Cuando decían esto mis acusadores, se presentaron muchas almas de bienaventurados. Tomaron mi defensa. Dijeron que aquella pintura la hice cuando aún era joven y principiante en el arte; que cuando conocí el error cometido me arrepentí e hice por ello penitencia; lo que era verdad. Además, dijeron que yo en desagravio de aquella culpa había pintado innumerables imágenes de santos y asuntos sagrados. Estas obras inspiraban devoción y habían servido para provecho espiritual de infinitos que las habían contemplado y contemplarían. Ellas mismas eran de cuyas imágenes yo me había ocupado. Por lo tanto, era deber suyo acudir a mi defensa y suplicar fuera perdonado. Y por último, dijeron que el precio del último cuadro lo había cedido en cierto modo al convento para el que fue hecho, por haber ordenado se empleara en misas por mi alma y para remisión de mis pecados.


Así que interponían su mediación para que se me perdonara y no permitiera la Majestad divina que los infernales espíritus hicieran presa en mi alma.


Oída esta acusación y defensa, el soberano Juez se dejó mover por la súplica de los santos. Sentenció que yo, absuelto de las penas eternas, fuera destinado a purgarme del resto de mis culpas en este terrible fuego. En él debo permanecer hasta que, quemada aquella infame pintura, deje de servir de incentivo de la concupiscencia.

 


―Les suplico a ustedes, por tanto ―continuó diciendo al religioso― háganme la caridad de decir a N. (y nombró al caballero por cuyo encargo la pintó) que arroje al fuego la pintura para que no sirva más de incentivo al amor impuro. Así lo quiere Dios y lo manda. En prueba de que esto no es ninguna ilusión, dos de sus hijos del caballero N. morirán dentro de poco. A ellos no tardaría en seguir él mismo si despreciara su aviso de ustedes.»



El caballero recibió dócilmente a la extraordinaria embajada. No tardó más en arrojar al fuego la pintura de lo que tardó en escuchar al religioso que le transmitía el mensaje. Los dos hijos murieron en el término de un mes. El padre se liberó de la muerte amenazada por la puntualidad con que llevó a efecto la disposición de Dios.

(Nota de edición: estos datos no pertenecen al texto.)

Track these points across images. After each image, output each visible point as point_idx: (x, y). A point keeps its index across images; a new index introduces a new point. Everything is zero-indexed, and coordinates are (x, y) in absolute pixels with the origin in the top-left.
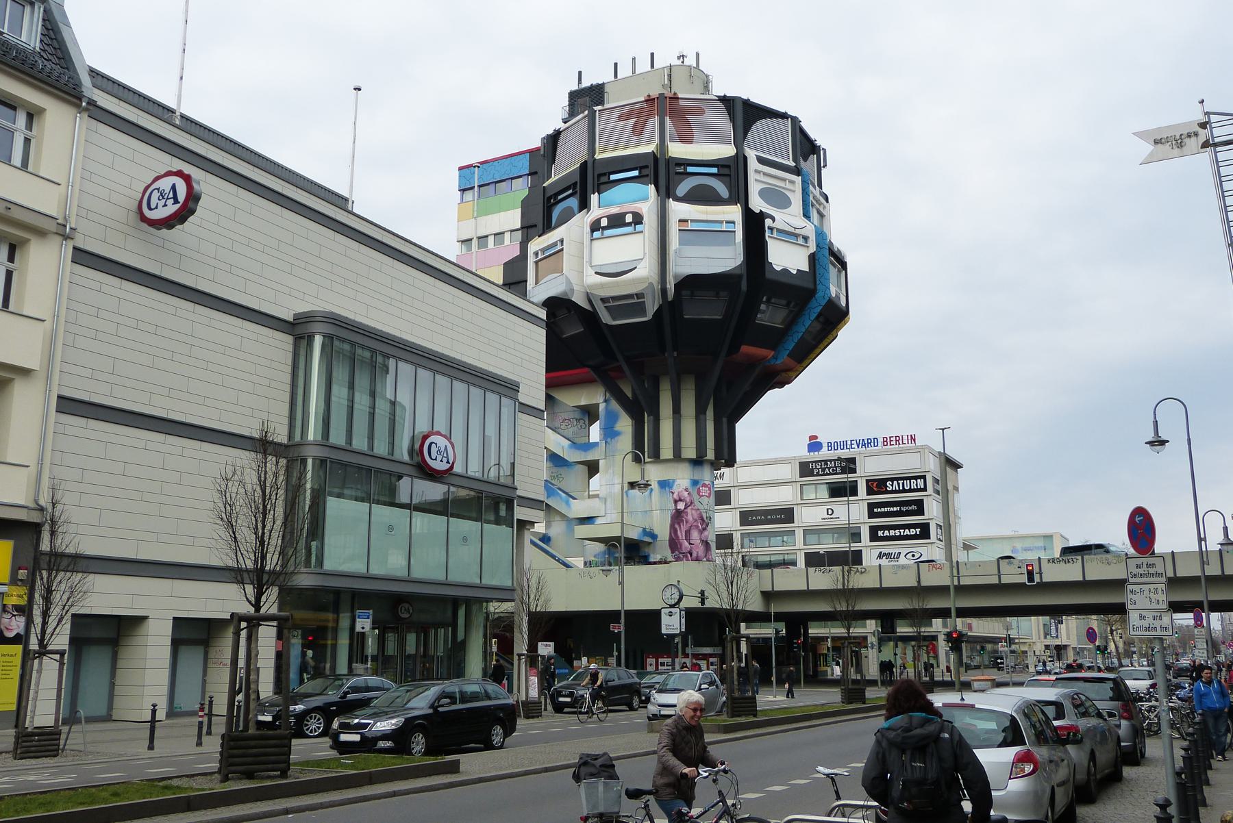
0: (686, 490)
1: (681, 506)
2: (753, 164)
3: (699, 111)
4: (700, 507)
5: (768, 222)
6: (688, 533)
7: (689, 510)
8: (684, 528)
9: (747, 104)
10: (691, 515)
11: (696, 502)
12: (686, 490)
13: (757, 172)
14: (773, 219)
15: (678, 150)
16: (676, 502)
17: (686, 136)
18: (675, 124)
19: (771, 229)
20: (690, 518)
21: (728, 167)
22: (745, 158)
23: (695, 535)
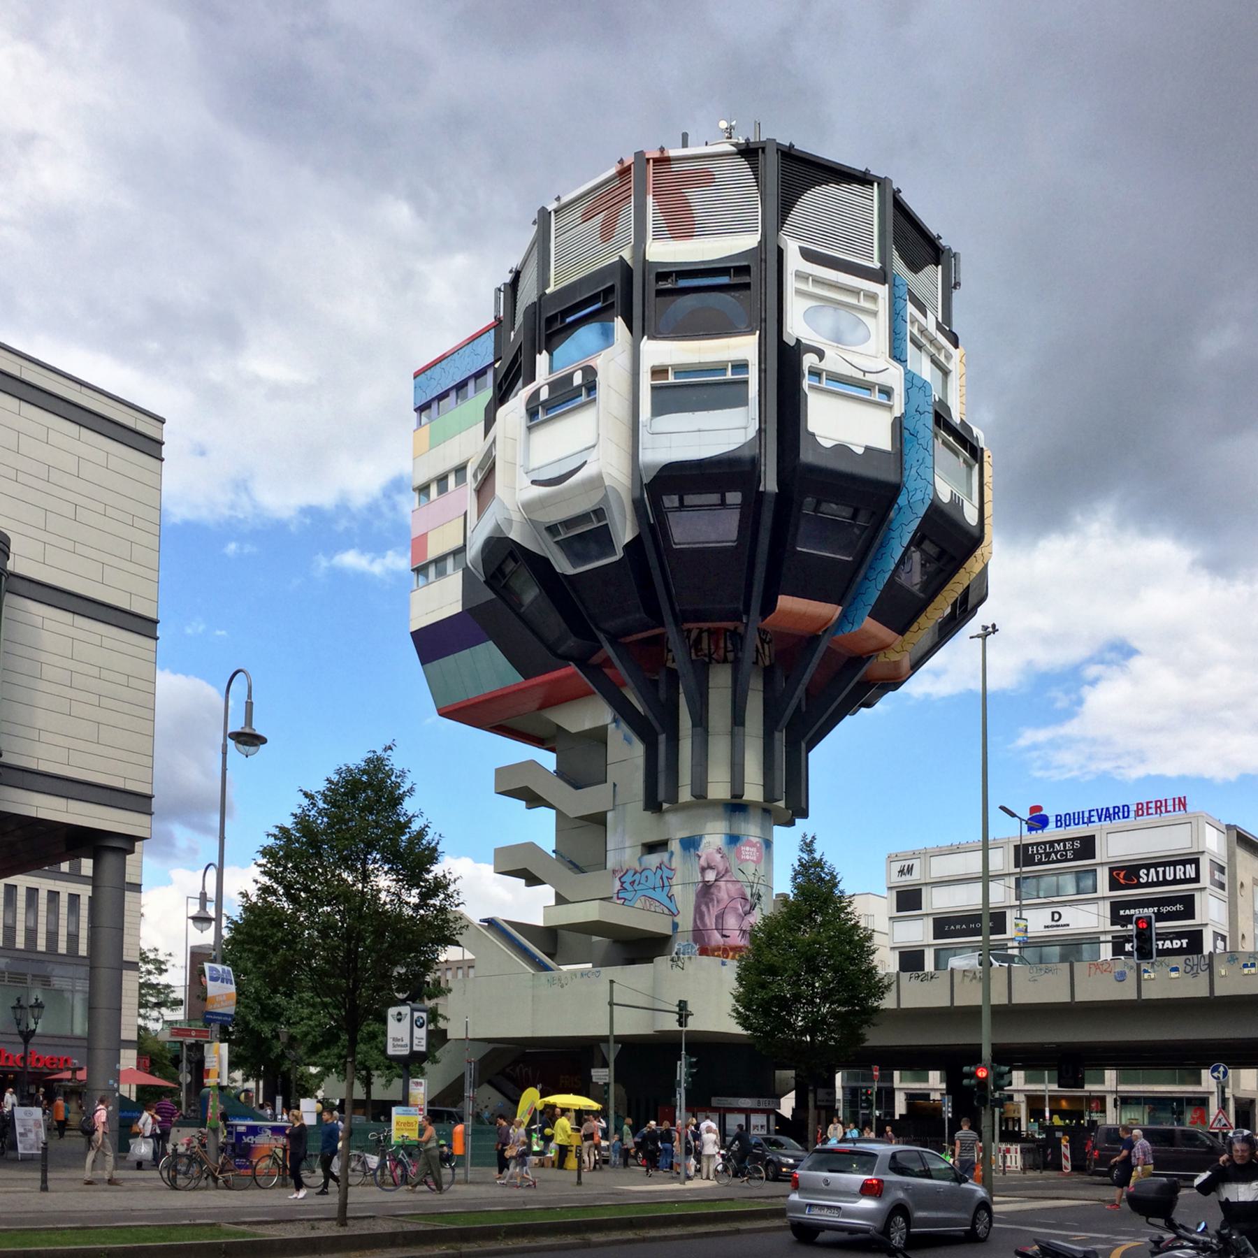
0: (719, 850)
1: (711, 876)
2: (794, 262)
3: (706, 179)
4: (741, 877)
5: (809, 360)
6: (720, 917)
7: (722, 884)
8: (715, 911)
9: (789, 156)
10: (724, 891)
11: (734, 870)
12: (719, 850)
13: (800, 276)
14: (821, 354)
15: (662, 251)
16: (703, 870)
17: (681, 224)
18: (662, 208)
19: (816, 373)
20: (723, 895)
21: (745, 270)
22: (780, 252)
23: (731, 922)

No por esto quedó tranquilo. Reformó su vida. Y en desagravio de los males que había causado la deshonesta pintura, hizo pintar varios devotísimos asuntos sagrados. Esperaba que sus buenos efectos de estas nuevas pinturas pudieran contrapesar en el día de la cuenta (digámoslo así) en los que las miraran los depravados efectos que por su causa había dado la otra pintura. Y los santos, además, venerados en aquellas imágenes, le fueran abogados en el tribunal de Dios. Así se verificaría en él el texto del Evangelio:

 

"Utilicen el sucio dinero para hacerse amigos, para que cuando les llegue a faltar, los reciban a ustedes en las viviendas eternas." (Lucas 16,9).

 

Como justamente acaeció al bien arrepentido pintor, que voló al paraíso luego que el lienzo quedó reducido a cenizas.

 


cf. Carlos Rosignoli SJ, Maravillas de Dios con las almas del purgatorio, Editorial Difusión, Buenos Aires 1945, págs. 78-81.